TASKS:
a) In the passage on Syria's new administration, what group did Hayat Tahrir al-Sham evolve from?
b) Retype the passage on Syria's new administration, starting with "Over the past" and going on through "outside its umbrella.".
c) Write what comes next in the passage on Syria's new administration and jihadist movements, picking up after its final sentence.

SUPPLIED PASSAGE:

►

With jihadist roots of its own, Syria’s new administration has practical experience to draw on in dealing with jihadist movements and extremist factions. It also possesses a high degree of pragmatism that has enabled it to gradually, and remarkably, reshape its discourse and ideology in recent years: evolving from the Jabhat al-Nusra of 2012 to the Hayat Tahrir al-Sham (HTS) that formally dissolved itself after the regime fell and now forms the backbone of the new government.
Over the past five years, HTS dismantled or co-opted a number of extremist groups and factions in the areas it controlled in northwestern Syria. The same period saw what appeared to be a mysterious relationship between the international coalition, US forces and HTS. US forces carried out repeated operations in northwestern Syria targeting foreign fighters who were either opposed to HTS or outside its umbrella.
“If Syria is allowed to join the international coalition, or space is opened for a new level of cooperation, it would have a symbolic impact,” said Sam Heller, a Beirut-based American researcher and fellow at The Century Foundation. “It would also score points in Washington at a time when the US Congress is discussing lifting sanctions on Syria.”
“Should the US presence and operations in Syria continue, joining the coalition would allow its leadership to equate that presence with Syrian sovereignty, even if only in a symbolic and political sense,” he told Syria Direct.

◄

GIVEN ENTRIES:
►

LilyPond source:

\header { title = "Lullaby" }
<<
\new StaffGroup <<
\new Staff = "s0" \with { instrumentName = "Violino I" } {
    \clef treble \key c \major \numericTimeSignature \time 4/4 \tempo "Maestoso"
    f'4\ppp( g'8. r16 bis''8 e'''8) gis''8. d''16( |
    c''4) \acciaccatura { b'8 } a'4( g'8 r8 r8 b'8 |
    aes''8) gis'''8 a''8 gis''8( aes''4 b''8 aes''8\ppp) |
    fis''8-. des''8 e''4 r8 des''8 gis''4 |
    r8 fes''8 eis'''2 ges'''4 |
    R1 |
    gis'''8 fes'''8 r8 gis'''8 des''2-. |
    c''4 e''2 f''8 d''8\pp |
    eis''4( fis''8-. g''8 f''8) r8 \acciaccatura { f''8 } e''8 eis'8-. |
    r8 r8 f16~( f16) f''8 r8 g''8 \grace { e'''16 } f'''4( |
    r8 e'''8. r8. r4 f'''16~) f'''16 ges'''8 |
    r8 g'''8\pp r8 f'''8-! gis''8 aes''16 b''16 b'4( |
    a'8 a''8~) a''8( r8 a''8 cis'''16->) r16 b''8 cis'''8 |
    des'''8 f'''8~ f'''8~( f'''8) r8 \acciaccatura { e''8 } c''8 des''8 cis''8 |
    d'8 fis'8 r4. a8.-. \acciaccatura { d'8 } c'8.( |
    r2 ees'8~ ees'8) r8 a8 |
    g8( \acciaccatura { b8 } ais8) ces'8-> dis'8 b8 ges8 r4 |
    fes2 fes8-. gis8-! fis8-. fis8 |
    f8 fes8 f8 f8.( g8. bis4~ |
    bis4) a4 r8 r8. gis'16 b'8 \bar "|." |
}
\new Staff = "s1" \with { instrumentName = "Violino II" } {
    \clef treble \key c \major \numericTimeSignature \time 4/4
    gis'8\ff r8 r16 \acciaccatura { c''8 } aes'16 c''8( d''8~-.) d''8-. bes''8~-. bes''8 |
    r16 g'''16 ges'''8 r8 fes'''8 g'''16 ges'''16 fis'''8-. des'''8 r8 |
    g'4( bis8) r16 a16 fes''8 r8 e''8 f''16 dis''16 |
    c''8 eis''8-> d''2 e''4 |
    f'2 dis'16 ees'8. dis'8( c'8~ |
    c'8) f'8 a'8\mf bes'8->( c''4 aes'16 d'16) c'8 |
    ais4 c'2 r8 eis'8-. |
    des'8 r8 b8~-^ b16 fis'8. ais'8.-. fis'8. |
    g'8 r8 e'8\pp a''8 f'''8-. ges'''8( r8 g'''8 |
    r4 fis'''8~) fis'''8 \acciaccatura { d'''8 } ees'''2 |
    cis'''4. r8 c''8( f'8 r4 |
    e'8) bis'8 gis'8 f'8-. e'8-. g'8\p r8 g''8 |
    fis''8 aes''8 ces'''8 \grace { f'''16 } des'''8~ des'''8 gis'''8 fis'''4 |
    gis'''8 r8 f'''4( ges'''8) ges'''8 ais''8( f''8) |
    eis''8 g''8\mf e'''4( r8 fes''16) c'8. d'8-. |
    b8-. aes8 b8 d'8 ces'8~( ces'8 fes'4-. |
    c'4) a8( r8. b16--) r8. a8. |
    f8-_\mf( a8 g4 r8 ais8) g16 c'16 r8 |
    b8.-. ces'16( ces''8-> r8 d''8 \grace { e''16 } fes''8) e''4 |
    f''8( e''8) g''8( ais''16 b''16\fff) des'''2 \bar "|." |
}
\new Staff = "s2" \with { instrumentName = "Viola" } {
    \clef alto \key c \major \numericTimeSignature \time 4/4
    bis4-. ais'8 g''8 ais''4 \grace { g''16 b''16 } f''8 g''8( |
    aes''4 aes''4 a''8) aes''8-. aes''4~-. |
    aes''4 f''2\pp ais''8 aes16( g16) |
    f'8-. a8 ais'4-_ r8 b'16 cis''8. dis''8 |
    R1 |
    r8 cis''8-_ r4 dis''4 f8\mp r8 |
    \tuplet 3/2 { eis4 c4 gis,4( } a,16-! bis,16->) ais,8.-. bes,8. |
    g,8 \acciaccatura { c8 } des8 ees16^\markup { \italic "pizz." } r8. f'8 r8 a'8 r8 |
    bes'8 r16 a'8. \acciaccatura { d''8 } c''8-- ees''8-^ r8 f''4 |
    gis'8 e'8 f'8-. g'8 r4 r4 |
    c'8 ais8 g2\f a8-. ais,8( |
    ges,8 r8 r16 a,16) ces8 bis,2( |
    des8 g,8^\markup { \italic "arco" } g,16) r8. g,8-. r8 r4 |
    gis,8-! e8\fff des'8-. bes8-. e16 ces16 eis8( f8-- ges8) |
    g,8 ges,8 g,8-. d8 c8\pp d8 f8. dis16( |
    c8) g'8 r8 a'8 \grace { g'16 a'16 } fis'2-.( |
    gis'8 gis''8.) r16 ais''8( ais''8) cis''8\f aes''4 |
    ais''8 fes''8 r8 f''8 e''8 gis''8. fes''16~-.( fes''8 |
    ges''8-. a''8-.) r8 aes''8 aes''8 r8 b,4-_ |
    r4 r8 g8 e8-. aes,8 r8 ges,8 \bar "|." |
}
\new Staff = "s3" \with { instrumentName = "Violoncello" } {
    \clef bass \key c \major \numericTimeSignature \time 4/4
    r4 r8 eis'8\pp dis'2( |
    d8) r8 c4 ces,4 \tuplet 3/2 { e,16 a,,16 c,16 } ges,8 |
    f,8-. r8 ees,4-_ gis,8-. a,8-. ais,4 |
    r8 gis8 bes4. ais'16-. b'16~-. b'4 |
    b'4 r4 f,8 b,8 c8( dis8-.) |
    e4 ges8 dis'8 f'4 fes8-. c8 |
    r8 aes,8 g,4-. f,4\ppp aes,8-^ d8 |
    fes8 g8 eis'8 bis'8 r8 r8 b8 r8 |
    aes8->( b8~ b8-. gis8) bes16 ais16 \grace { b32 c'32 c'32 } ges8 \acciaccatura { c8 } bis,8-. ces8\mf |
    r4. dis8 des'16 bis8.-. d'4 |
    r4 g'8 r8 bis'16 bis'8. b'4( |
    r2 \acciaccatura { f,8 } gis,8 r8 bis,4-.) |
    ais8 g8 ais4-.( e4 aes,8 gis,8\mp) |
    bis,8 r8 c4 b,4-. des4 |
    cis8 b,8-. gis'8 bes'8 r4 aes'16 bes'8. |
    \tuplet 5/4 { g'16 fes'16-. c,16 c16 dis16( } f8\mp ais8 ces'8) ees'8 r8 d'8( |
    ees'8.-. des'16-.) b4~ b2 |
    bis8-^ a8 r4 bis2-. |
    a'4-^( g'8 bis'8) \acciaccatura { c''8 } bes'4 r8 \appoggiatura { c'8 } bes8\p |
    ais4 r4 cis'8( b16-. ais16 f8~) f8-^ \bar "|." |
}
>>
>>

◄

RESPONSES IN ORDER:
a) The Jabhat al-Nusra of 2012.

b)
Over the past five years, HTS dismantled or co-opted a number of extremist groups and factions in the areas it controlled in northwestern Syria. The same period saw what appeared to be a mysterious relationship between the international coalition, US forces and HTS. US forces carried out repeated operations in northwestern Syria targeting foreign fighters who were either opposed to HTS or outside its umbrella.

c)
Closer coordination between Damascus and Washington could also “make a tangible difference in the war against IS,” Heller said. For instance, the US could “provide field field training to Syrian military units, alongside advanced monitoring and surveillance technologies that could strengthen efforts to counter the organization.”
“The boundaries of this cooperation remain unclear,” he noted. “It is not yet known whether officially joining the coalition is a prerequisite, or if there could be cooperation without it.”
Hassan Abu Haniyeh, an expert on Islamist groups, said fighting IS today “requires large-scale intelligence work that has not yet taken shape in the new Syria.” HTS possessed active intelligence capabilities in Idlib, “but at the national level, the Syrian security structure is still being formed. Even the US itself lacks a clear bank of IS targets in Syria, and needs a long time to build it.”
In the same context, Hourani said “HTS’s arrival to power, and the positive engagement with it by the US administration in particular, alongside support from regional actors, indicates that the new administration—despite its jihadist background—is seen as a local, national actor through which Syria can be integrated into the regional security framework.”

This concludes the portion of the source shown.